Impact of Dental Insurance on Dental Utilization Among Subgroups of Latino/a/e Children

Thursday, January 12, 2023
North Mountain, 2nd Level (Sheraton Phoenix Downtown)
* noted as presenting author
Melanie Morris, MSSW, Doctoral Student, Boston University, Boston, MA
Daniel Miller, PhD, Associate Professor, Boston University, Boston, MA
Rachel John, MSW, MPH, Doctoral Candidate, Boston University
Mengni Yao, MSW, Doctoral Student, Boston University, Boston, MA
Background and Purpose: The Latino/a/e community experiences multiple barriers to accessing and utilizing oral health care and disproportionately poor oral health outcomes. Poor oral health has adverse effects on the healthy development of children and is a primary marker of social inequality. Oral health insurance improves access to necessary care, and all children covered by public insurance are insured, but there is tremendous variation across Latino/a/e subgroups with respect to their trust and familiarity with the US medical system and their attitudes toward oral health. Despite this, no previous study has investigated whether the benefits of insurance coverage for children’s oral health vary across subgroups and many public health surveillance data sources tend to aggregate Latino/a/e subgroup, which may effectively mask sub-group specific health needs. Accordingly, this study aimed to explore differences in insurance coverage rates among children from various Latin countries of origin and further whether these differences were associated with various oral health utilization outcomes of these children.

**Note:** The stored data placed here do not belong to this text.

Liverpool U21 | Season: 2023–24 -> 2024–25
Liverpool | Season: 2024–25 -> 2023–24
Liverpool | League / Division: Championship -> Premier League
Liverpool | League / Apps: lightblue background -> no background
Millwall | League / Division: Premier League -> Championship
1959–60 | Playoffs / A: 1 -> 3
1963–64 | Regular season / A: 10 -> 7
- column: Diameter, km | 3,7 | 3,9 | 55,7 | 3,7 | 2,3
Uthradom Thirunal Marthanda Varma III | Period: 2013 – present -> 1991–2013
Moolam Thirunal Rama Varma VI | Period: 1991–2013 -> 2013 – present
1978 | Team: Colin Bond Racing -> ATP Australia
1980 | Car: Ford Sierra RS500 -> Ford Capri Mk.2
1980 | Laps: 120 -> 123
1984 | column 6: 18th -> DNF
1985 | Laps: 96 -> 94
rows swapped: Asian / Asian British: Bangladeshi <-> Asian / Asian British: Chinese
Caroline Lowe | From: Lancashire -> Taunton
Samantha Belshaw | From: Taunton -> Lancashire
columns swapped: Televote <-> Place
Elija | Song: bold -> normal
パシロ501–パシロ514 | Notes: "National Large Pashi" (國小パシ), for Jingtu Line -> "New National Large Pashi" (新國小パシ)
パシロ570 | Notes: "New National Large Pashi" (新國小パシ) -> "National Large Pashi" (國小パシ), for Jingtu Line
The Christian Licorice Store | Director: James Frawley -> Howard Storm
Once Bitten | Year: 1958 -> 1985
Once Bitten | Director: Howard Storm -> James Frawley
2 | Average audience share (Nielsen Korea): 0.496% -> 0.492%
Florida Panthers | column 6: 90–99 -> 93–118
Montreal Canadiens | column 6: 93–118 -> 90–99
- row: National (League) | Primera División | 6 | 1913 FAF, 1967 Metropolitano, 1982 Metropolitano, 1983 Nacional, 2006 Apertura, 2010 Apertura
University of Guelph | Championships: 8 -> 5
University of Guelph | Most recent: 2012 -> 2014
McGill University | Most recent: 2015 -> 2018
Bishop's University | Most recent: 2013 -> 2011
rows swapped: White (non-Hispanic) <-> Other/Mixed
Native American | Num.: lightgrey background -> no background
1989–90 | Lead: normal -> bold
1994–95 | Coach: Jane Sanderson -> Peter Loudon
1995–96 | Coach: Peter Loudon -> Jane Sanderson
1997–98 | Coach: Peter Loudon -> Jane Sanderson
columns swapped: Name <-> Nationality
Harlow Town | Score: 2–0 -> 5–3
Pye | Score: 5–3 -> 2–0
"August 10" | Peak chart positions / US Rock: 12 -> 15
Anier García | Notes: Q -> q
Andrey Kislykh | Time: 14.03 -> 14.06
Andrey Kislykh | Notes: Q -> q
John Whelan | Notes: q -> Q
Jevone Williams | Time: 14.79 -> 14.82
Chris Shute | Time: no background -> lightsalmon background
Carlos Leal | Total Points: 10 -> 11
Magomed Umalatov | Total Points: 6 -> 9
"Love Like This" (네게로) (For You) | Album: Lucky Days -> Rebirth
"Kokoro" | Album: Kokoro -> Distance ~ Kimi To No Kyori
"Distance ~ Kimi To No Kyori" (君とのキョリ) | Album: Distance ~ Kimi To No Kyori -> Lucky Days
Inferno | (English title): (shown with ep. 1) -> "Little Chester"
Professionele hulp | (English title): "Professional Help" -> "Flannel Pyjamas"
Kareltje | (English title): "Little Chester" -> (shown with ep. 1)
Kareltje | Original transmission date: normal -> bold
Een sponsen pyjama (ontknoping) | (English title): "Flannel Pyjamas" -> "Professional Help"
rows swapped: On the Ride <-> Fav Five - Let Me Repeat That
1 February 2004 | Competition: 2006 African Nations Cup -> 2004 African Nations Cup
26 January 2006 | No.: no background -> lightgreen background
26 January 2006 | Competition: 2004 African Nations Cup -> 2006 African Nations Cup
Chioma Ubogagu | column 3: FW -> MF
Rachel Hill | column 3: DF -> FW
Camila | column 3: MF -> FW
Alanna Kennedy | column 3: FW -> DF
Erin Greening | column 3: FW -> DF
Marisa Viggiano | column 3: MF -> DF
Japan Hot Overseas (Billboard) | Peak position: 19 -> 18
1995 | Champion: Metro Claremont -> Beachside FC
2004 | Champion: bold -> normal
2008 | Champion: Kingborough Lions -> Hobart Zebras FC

Methods: Using nationally representative data from the 2009–2019 waves of the National Health Interview Study, we conducted logistic regression analyses to examine the relationship between insurance coverage (none, public, private/other) and dental utilization outcomes (needed but couldn’t afford care, when last seen dentist) among Latino/a/e children in the sample (N= 28,218). Our sample focused specifically on children under 18 years old from Mexican, Puerto Rican, Cuban, Dominican, Central/South American, and Other Latino/a/e ethnicities. We first generated uncontrolled and controlled predicted probabilities of child dental insurance coverage among subgroups of Latino/a/e children. In subsequent regressions, we estimated the associations between oral health insurance coverage and dental care utilization, investigating differences in this association across subgroups after including adjustments for race, age, gender, income, citizenship status, and household characteristics.

Results: In both unadjusted and adjusted predicted probability models, for all subgroups, there is a higher rate of public dental insurance coverage compared to having no insurance or private/other insurance coverage. In fully adjusted regression models, having either private or public insurance was associated with favorable oral health utilization outcomes compared to not having insurance. Despite subgroup differences in rates of coverage, there were no statistical differences in the predicted benefit of insurance coverage across subgroups.

Conclusions and Implications: To our knowledge, there are no studies that explore disaggregated dental insurance rates among Latino/a/e children and their potentially varied impacts on oral health utilization. It is necessary to explore this relationship because the Latin population is the largest ethnic population in the US and is continuing to grow. Researchers must acknowledge and examine the sources of heterogeneity among the Latino/a/e population and how these may yield uneven access to and utilization of dental services, generating health disparities. Future studies should continue to take advantage of disaggregated data on Latino/a/e ethnicity to investigate subgroup differences and thereby influence policy and social work practice.